Curó y expulso a muchos enfermos y endemoniados.
vv. 35-38: De madrugada, cuando todavía estaba muy oscuro, se levantó, salió y fue a un lugar solitario y allí se puso a hacer oración. Simón y sus compañeros fueron en su busca; al encontrarle, le dicen: «Todos te buscan». El les dice: «Vayamos a otra parte, a los pueblos vecinos, para que también allí predique; pues para eso he salido».

Jesús es orante. El ser orante no se improvisa.
Se levantó de madrugada, se marchó al descampado y allí se puso a orar.
¿Tenía Jesús necesidad de orar o lo hacía para darnos ejemplo, como algunos libros piadosos nos decían?
Defender que Jesús no necesitaba charlar con su Padre para comer de ese alimento que gustaba tanto comer (Jn 4,34) que es hacer la voluntad del Padre sería robarle su humanidad.

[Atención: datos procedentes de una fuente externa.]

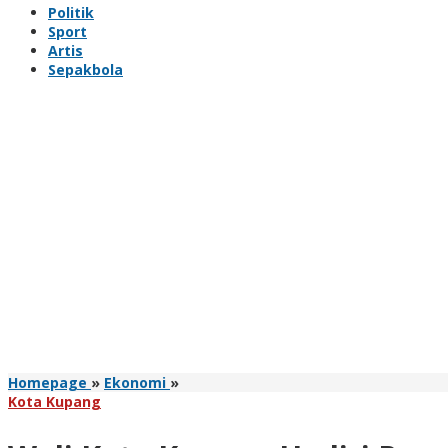
Politik
Sport
Artis
Sepakbola
Wali
Homepage
»
Ekonomi
»
Kota
Kota Kupang
Kupang
Hadiri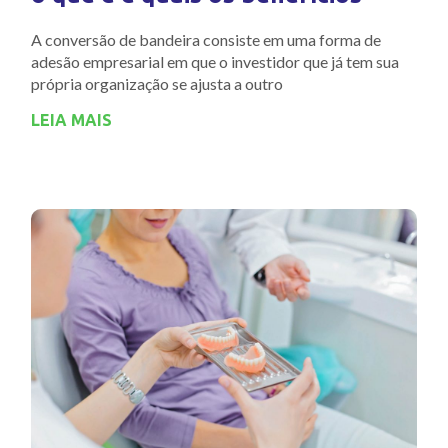
A conversão de bandeira consiste em uma forma de
adesão empresarial em que o investidor que já tem sua
própria organização se ajusta a outro
LEIA MAIS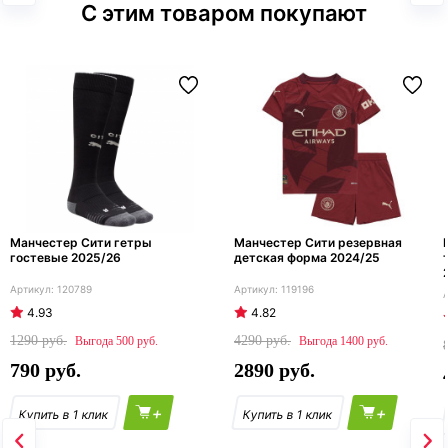
С этим товаром покупают
Манчестер Сити гетры
Манчестер Сити резервная
гостевые 2025/26
детская форма 2024/25
120789
119196
4.93
4.82
1290
4290
500
1400
790
2890
+
+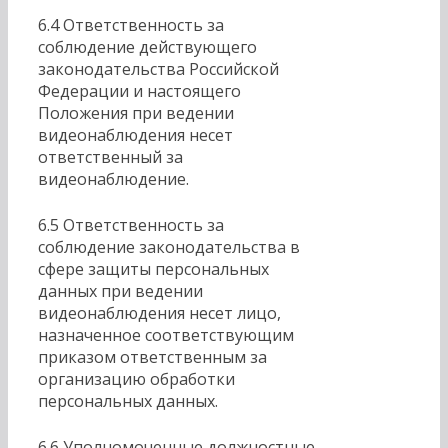
6.4 Ответственность за
соблюдение действующего
законодательства Российской
Федерации и настоящего
Положения при ведении
видеонаблюдения несет
ответственный за
видеонаблюдение.
6.5 Ответственность за
соблюдение законодательства в
сфере защиты персональных
данных при ведении
видеонаблюдения несет лицо,
назначенное соответствующим
приказом ответственным за
организацию обработки
персональных данных.
6.6 Уполномоченные должностные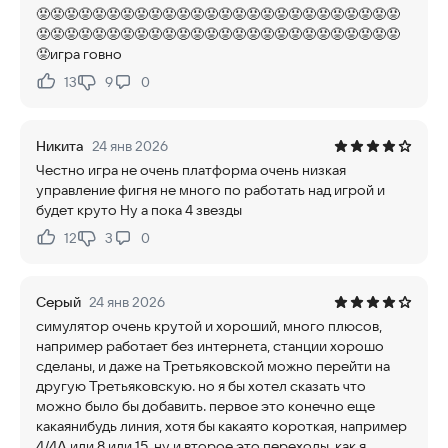
😡😡😡😡😡😡😡😡😡😡😡😡😡😡😡😡😡😡😡😡😡😡😡😡😡😡
😡😡😡😡😡😡😡😡😡😡😡😡😡😡😡😡😡😡😡😡😡😡😡😡😡😡
😡игра говно
13
9
0
Нравится:
Не нравится:
Никита
24 янв 2026
Честно игра не очень платформа очень низкая
управление фигня не много по работать над игрой и
будет круто Ну а пока 4 звезды
12
3
0
Нравится:
Не нравится:
Серый
24 янв 2026
симулятор очень крутой и хороший, много плюсов,
например работает без интернета, станции хорошо
сделаны, и даже на Третьяковской можно перейти на
другую Третьяковскую. но я бы хотел сказать что
можно было бы добавить. первое это конечно еще
какаянибудь линия, хотя бы какаято короткая, например
4/4А или 8 или 15. ну и второе это переходы, как я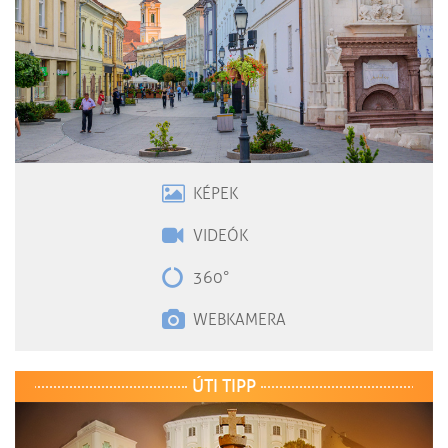
KÉPEK
VIDEÓK
360°
WEBKAMERA
ÚTI TIPP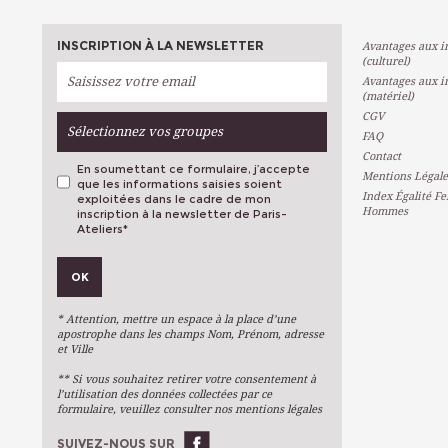
INSCRIPTION À LA NEWSLETTER
Avantages aux in
(culturel)
Avantages aux in
(matériel)
CGV
Sélectionnez vos groupes
FAQ
Contact
En soumettant ce formulaire, j’accepte
Mentions Légale
que les informations saisies soient
Index Égalité F
exploitées dans le cadre de mon
Hommes
inscription à la newsletter de Paris-
Ateliers
*
VOS PRÉFÉRENCES
OK
Métiers D'art
Arts Plastiques
* Attention, mettre un espace à la place d’une
Arts Du Texte
apostrophe dans les champs Nom, Prénom, adresse
et Ville
Arts Numériques
** Si vous souhaitez retirer votre consentement à
Stages Ponctuels
l’utilisation des données collectées par ce
formulaire, veuillez consulter nos mentions légales
Ateliers À L'année
SUIVEZ-NOUS SUR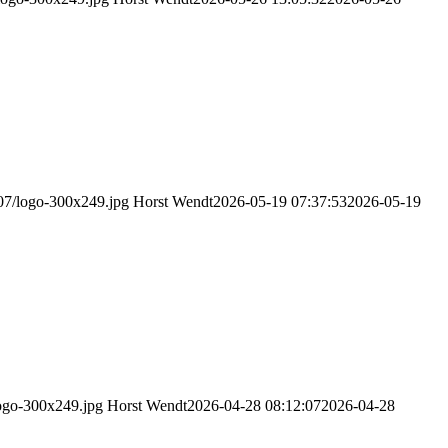
07/logo-300x249.jpg
Horst Wendt
2026-05-19 07:37:53
2026-05-19
logo-300x249.jpg
Horst Wendt
2026-04-28 08:12:07
2026-04-28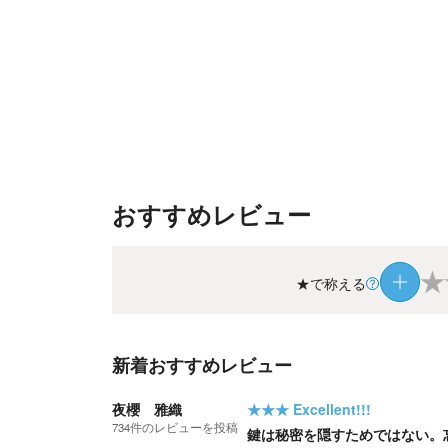
おすすめレビュー
★
★で称える
新着おすすめレビュー
夜櫻 雅織
★★★
Excellent!!!
734
件の
レビューを投稿
鍵は秘密を隠すためではない。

El Verbo se hizo hombre.
¿Pero cómo iba a saber cuál era Su Voluntad, si no orando, conversando con ÉL?
Además posiblemente Jesús oraría o hablaría con Su ABBA en voz alta. Los judíos no conocieron, parece, la oración mental; lo que, de paso, les libró de las distracciones, porque el que habla no se distrae…
¿Podríamos saber lo qué estuvo hablando Jesús con Su Padre? ¿Cuál sería el tema de oración?
En este caso parece que podemos deducirlo del diálogo que sigue.
Pedro y sus compañeros, al encontrarlo, le dijeron: -Todo el mundo te busca… (y casi, casi se le oye decir: … y tú aquí perdiendo el tiempo).
En la oración posiblemente Jesús vería un par de alternativas:
- me quedo y recojo los frutos del exitazo de ayer, formando una comunidad modélica para el futuro, la primera comunidad catecumenalo
- voy a otros pueblos a predicar el Reino de un Dios misericordioso que sana y nos ama.
Jesús les respondió: Vamos… que para eso he venido. De esta respuesta podemos deducir que no vio como Voluntad del Padre formar una comunidad modélica. Menos mal… porque hubiéramos establecido como de derecho divino hasta el menor detalle establecido por Él.
v. 39 Y recorrió toda Galilea, predicando en sus sinagogas y expulsando los demonios.

El programa sigue: Jesús recorre la Galilea, predicando y expulsando demonios.
Como pueblo profético, unidos a Jesús, también nosotros deberíamos proclamar que Dios nos ama como lo demuestra sanando enfermedades de cuerpo y sobre todo psíquicas que proceden del abandono, de desprecio, del no-amor.
Gracias, Jesús, porque viviste con toda sencillez ese sábado que tu evangelista Marcos nos narra con una sencillez tan elegante. Proclamas la misericordia divina con unos gestos sencillos de sanar a una señora de la gripe. Nos gusta verte ir a hacer oración. Queremos oírte proclamar el tema del Reino de Dios con tu manera sencilla de hacerte entender.